Choices where there's not an obviously superior choice, but you have to choose one are even more captivating -- what side of the road do you drive on? Clearly, that's a case where you cannot leave it up to individual volition, where you must determine at the very least a regional or roadway standard, and where simultaneously choosing both options doesn't work.

I really ought to collect a set of standards-of-convention which operate similarly -- instances where a choice must be made but the initial option is arbitrary. Downstream, you end up with path-dependencies, lock-in, sunk-cost, familiarty, network effects, and more.

Hrm....

(Thanks for the offhand question :)


It could also be related to the fact that in order for wheels to become widespread you need to have terrain that they can roll on. The only obstacle to the 'need something to roll on' hypothesis is wheelbarrows which in theory should have appeared long before.


Also, the wheel is not very helpful without compact, step-free pathes.


This is being downvoted, but yes, that's a crucial element. For transportation, you hard, level, vegetation-free ground.

One of the sources I've been reading (probably Smil or Weissenbacher) looks at the regions in which wheeled vehicles might have originated.

They're generally suspected to have come out of the middle east (or present-day Ukraine / southern Russia), quite possibly being developed from potter's wheels.

Wheeled vehicles don't work in sandy ground because there's too much resistance. Pack animals (horses, camels, donkeys) are far more efficient. The wheel was lost in much of Arabia for a considerable period due to this, and even today, sand tracked and blown across highways is a problem for cars.

On grassy plains, you have the problems of both vegetation and mud / soft soil. On the American prairie, you can still find, a century and a half after their passage, the ruts left by wagon trains rolling across the soil.

Hilly or mountainous country, such as that of the Aztecs and Inca, isn't suitable for wheeled vehicles, especially if your roads have stairs (as Incan roads did). Again, human porters and animals can traverse these.

Even with suitable roads, overland travel was exceptionally slow and expensive in terms of animal power, drovers, and feed required. Ships and canals were vastly more efficient, and remained the best option until the advent of the railroad.

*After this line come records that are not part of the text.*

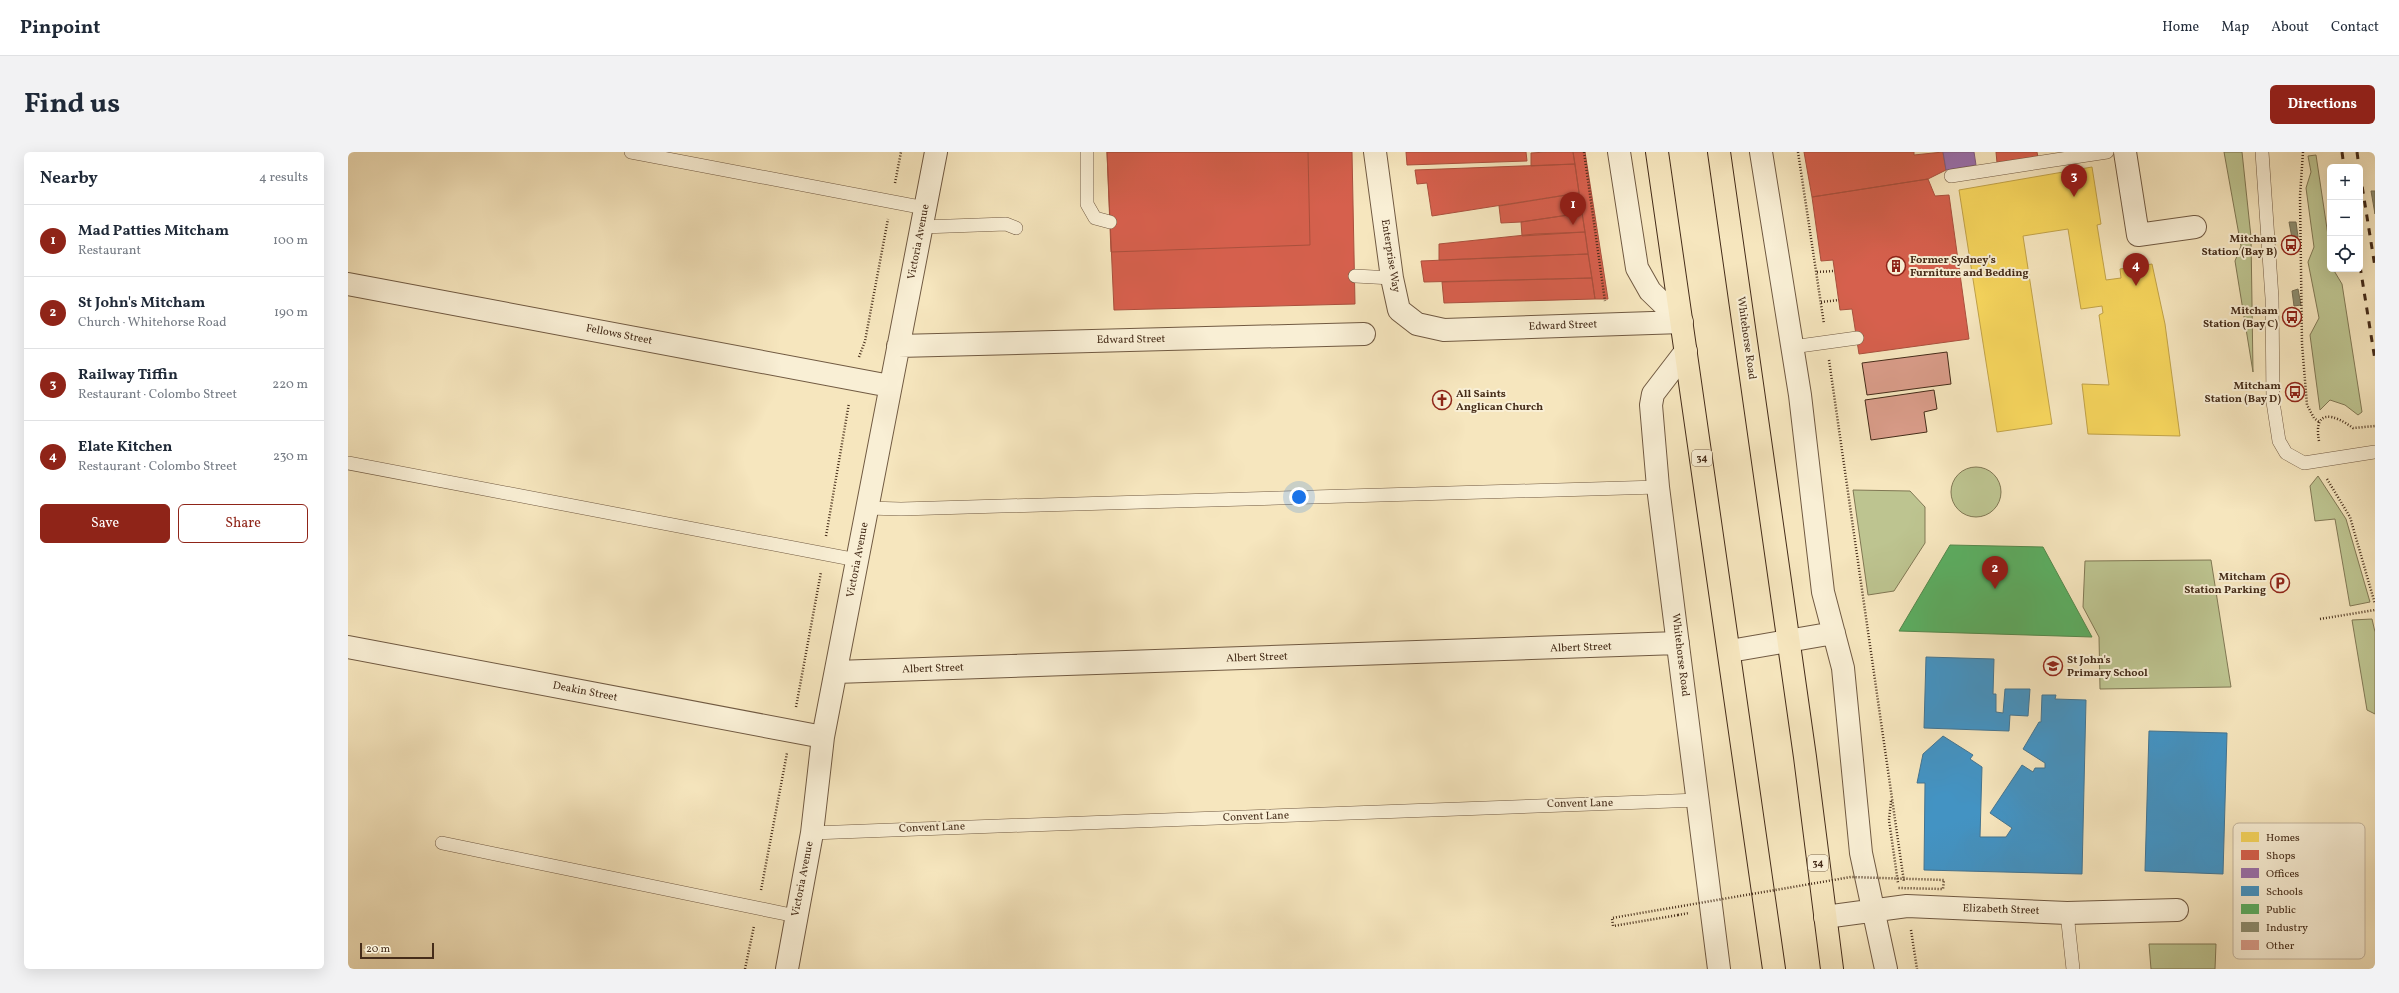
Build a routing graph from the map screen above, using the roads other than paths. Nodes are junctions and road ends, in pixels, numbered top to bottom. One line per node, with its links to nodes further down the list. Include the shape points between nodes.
1 (631, 152): 13 (lane)
2 (936, 152): 13 (street, Victoria Avenue)
3 (1086, 152): 14 (lane, via 1088,208 1095,218)
4 (1375, 152): 18 (street, Enterprise Way)
5 (1620, 152): 20 (street, via 1637,268 1650,291)
6 (1657, 152): 20 (highway, 34)
7 (1719, 152): 34 (highway, Whitehorse Road / 34)
8 (1761, 152): 25 (street)
9 (2108, 152): 12 (lane)
10 (2125, 152): 15 (street, via 2138,235)
11 (2262, 152): 28 (lane, via 2272,298 2273,402 2281,446 2286,453 2299,461 2318,461)
12 (1951, 176)
13 (923, 218): 16 (lane, via 1006,224); 24 (street, Victoria Avenue)
14 (1110, 222)
15 (2195, 226)
16 (1016, 228)
17 (1355, 276): 18 (lane)
18 (1392, 278): 21 (street, Enterprise Way, via 1399,310 1417,324)
19 (348, 284): 27 (street, Fellows Street)
20 (1682, 322): 21 (street, Edward Street); 26 (highway, 34)
21 (1444, 330)
22 (1364, 334): 24 (street, Edward Street)
23 (1857, 338): 25 (lane)
24 (898, 346): 27 (street, Victoria Avenue)
25 (1792, 347): 33 (street, via 1823,592)
26 (1686, 351): 30 (street, Whitehorse Road, via 1652,394); 37 (highway, 34)
27 (890, 386): 31 (street, Victoria Avenue)
28 (2370, 452)
29 (348, 463): 32 (lane)
30 (1658, 487): 31 (lane); 35 (street, Whitehorse Road)
31 (868, 508): 32 (street, Victoria Avenue)
32 (858, 560): 38 (street, Victoria Avenue)
33 (1834, 633): 34 (street); 43 (street, via 1843,668 1861,853)
34 (1789, 642): 37 (street); 47 (highway, Whitehorse Road / 34)
35 (1678, 643): 38 (street, Albert Street); 40 (street, Whitehorse Road)
36 (348, 647): 39 (street, Deakin Street)
37 (1730, 651): 50 (highway, 34)
38 (836, 672): 39 (street, Victoria Avenue)
39 (823, 737): 41 (street, Victoria Avenue)
40 (1699, 800): 41 (lane, Convent Lane); 49 (street, Whitehorse Road)
41 (812, 833): 46 (street, Victoria Avenue)
42 (442, 843): 46 (lane)
43 (1873, 910): 45 (street, Elizabeth Street, via 1907,906); 47 (street, Elizabeth Street); 52 (street)
44 (2177, 910): 45 (street, Elizabeth Street)
45 (2067, 913): 53 (lane)
46 (796, 916): 48 (street, Victoria Avenue)
47 (1825, 917): 51 (highway, Whitehorse Road / 34)
48 (787, 969)
49 (1719, 969)
50 (1774, 969)
51 (1832, 969)
52 (1886, 969)
53 (2073, 969)

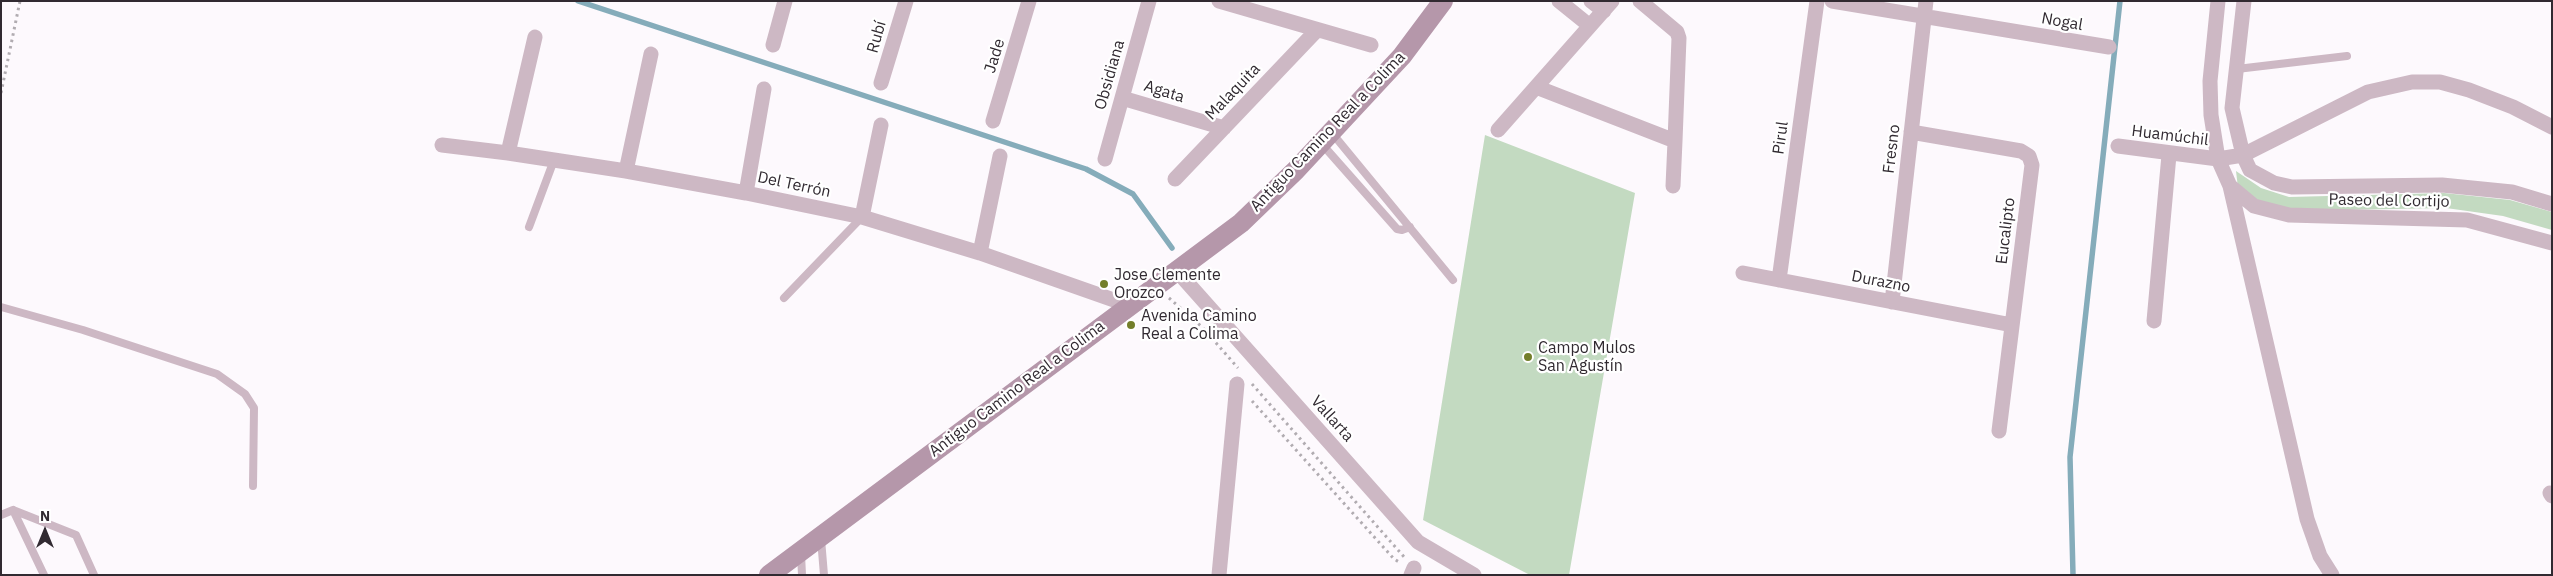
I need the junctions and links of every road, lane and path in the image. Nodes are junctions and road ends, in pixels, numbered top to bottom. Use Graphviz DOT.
graph roads {
  1 [pos="20,1"];
  2 [pos="786,1"];
  3 [pos="906,1"];
  4 [pos="1029,1"];
  5 [pos="1149,1"];
  6 [pos="1219,1"];
  7 [pos="1443,1"];
  8 [pos="1559,1"];
  9 [pos="1591,1"];
  10 [pos="1640,1"];
  11 [pos="1817,1"];
  12 [pos="1832,1"];
  13 [pos="2218,1"];
  14 [pos="2244,1"];
  15 [pos="1608,6"];
  16 [pos="1925,9"];
  17 [pos="1590,26"];
  18 [pos="1317,30"];
  19 [pos="535,37"];
  20 [pos="773,45"];
  21 [pos="1371,45"];
  22 [pos="2109,47"];
  23 [pos="651,54"];
  24 [pos="2347,56"];
  25 [pos="2237,69"];
  26 [pos="881,83"];
  27 [pos="1536,87"];
  28 [pos="764,89"];
  29 [pos="1,93"];
  30 [pos="1122,98"];
  31 [pos="993,121"];
  32 [pos="880,124"];
  33 [pos="2552,127"];
  34 [pos="1224,128"];
  35 [pos="1498,130"];
  36 [pos="1911,132"];
  37 [pos="1326,138"];
  38 [pos="1675,141"];
  39 [pos="442,146"];
  40 [pos="2118,146"];
  41 [pos="508,153"];
  42 [pos="2169,155"];
  43 [pos="2243,155"];
  44 [pos="1000,156"];
  45 [pos="1105,159"];
  46 [pos="2218,159"];
  47 [pos="554,160"];
  48 [pos="626,171"];
  49 [pos="1175,179"];
  50 [pos="1673,186"];
  51 [pos="2230,186"];
  52 [pos="746,192"];
  53 [pos="1381,192"];
  54 [pos="1370,200"];
  55 [pos="2552,204"];
  56 [pos="862,217"];
  57 [pos="529,227"];
  58 [pos="1410,227"];
  59 [pos="2552,243"];
  60 [pos="980,252"];
  61 [pos="1177,270"];
  62 [pos="1742,273"];
  63 [pos="1453,280"];
  64 [pos="1779,280"];
  65 [pos="1156,286"];
  66 [pos="784,298"];
  67 [pos="1892,302"];
  68 [pos="1128,304"];
  69 [pos="1,307"];
  70 [pos="2154,321"];
  71 [pos="2012,325"];
  72 [pos="1234,363"];
  73 [pos="1242,378"];
  74 [pos="1999,431"];
  75 [pos="252,486"];
  76 [pos="13,510"];
  77 [pos="1,515"];
  78 [pos="820,536"];
  79 [pos="800,552"];
  80 [pos="1413,571"];
  81 [pos="44,575"];
  82 [pos="94,575"];
  83 [pos="769,575"];
  84 [pos="802,575"];
  85 [pos="824,575"];
  86 [pos="1219,575"];
  87 [pos="1474,575"];
  88 [pos="2332,575"];
  1 -- 29 [label="path"];
  2 -- 20 [label="street"];
  3 -- 26 [label="street, Rubí"];
  4 -- 31 [label="street, Jade"];
  5 -- 30 [label="street, Obsidiana"];
  6 -- 18 [label="street"];
  7 -- 37 [label="main road, Antiguo Camino Real a Colima"];
  8 -- 17 [label="street"];
  9 -- 15 [label="street"];
  10 -- 38 [label="street"];
  11 -- 64 [label="street, Pirul"];
  12 -- 16 [label="street, Nogal"];
  13 -- 46 [label="street"];
  14 -- 25 [label="street"];
  15 -- 17 [label="street"];
  16 -- 22 [label="street, Nogal"];
  16 -- 36 [label="street, Fresno"];
  17 -- 27 [label="street"];
  18 -- 21 [label="street"];
  18 -- 34 [label="street, Malaquita"];
  19 -- 41 [label="street"];
  23 -- 48 [label="street"];
  24 -- 25 [label="lane"];
  25 -- 43 [label="street"];
  27 -- 35 [label="street"];
  27 -- 38 [label="street"];
  28 -- 52 [label="street"];
  30 -- 34 [label="street, Agata"];
  30 -- 45 [label="street, Obsidiana"];
  32 -- 56 [label="street"];
  33 -- 43 [label="street, Huamúchil"];
  34 -- 49 [label="street, Malaquita"];
  36 -- 67 [label="street, Fresno"];
  36 -- 71 [label="street, Eucalipto"];
  37 -- 53 [label="lane"];
  37 -- 54 [label="lane"];
  37 -- 61 [label="main road, Antiguo Camino Real a Colima"];
  38 -- 50 [label="street"];
  39 -- 41 [label="street, Del Terrón"];
  40 -- 42 [label="street, Huamúchil"];
  41 -- 47 [label="street, Del Terrón"];
  42 -- 46 [label="street, Huamúchil"];
  42 -- 70 [label="street"];
  43 -- 46 [label="street, Huamúchil"];
  43 -- 55 [label="street, Paseo del Cortijo"];
  44 -- 60 [label="street"];
  46 -- 51 [label="street"];
  47 -- 48 [label="street, Del Terrón"];
  47 -- 57 [label="lane"];
  48 -- 52 [label="street, Del Terrón"];
  51 -- 59 [label="street, Paseo del Cortijo"];
  51 -- 88 [label="street"];
  52 -- 56 [label="street, Del Terrón"];
  53 -- 54 [label="lane"];
  53 -- 58 [label="lane"];
  54 -- 58 [label="lane"];
  56 -- 60 [label="street, Del Terrón"];
  56 -- 66 [label="lane"];
  58 -- 63 [label="lane"];
  60 -- 68 [label="street, Del Terrón"];
  61 -- 65 [label="main road, Antiguo Camino Real a Colima"];
  61 -- 87 [label="street, Vallarta"];
  62 -- 64 [label="street, Durazno"];
  64 -- 67 [label="street, Durazno"];
  65 -- 68 [label="main road, Antiguo Camino Real a Colima"];
  65 -- 72 [label="path"];
  67 -- 71 [label="street, Durazno"];
  68 -- 78 [label="main road, Antiguo Camino Real a Colima"];
  69 -- 75 [label="lane"];
  71 -- 74 [label="street, Eucalipto"];
  72 -- 73 [label="path"];
  72 -- 73 [label="path"];
  73 -- 80 [label="path"];
  73 -- 80 [label="path"];
  73 -- 86 [label="street"];
  76 -- 77 [label="lane"];
  76 -- 81 [label="lane"];
  76 -- 82 [label="lane"];
  78 -- 79 [label="main road, Antiguo Camino Real a Colima"];
  78 -- 85 [label="lane"];
  79 -- 83 [label="main road, Antiguo Camino Real a Colima"];
  79 -- 84 [label="lane"];
}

Even that required high-quality Bessemer steel (1860s) to provide rails which could handle high loads and were resistant to splitting.


Water wheel, spinning wheel, pottery wheel, grinding wheel (eg for wheat flour), ... seems useful.


The domain under discussion is transportation, not use of the wheel in industrial applications.

Spinning, water, and grinding wheels all postdate the wheel-and-axel in transportation. It is thought that the transport wheel may have evolved from the potter's wheel.


Because middle managers in meetings were accusing innovators of reinventing the cube.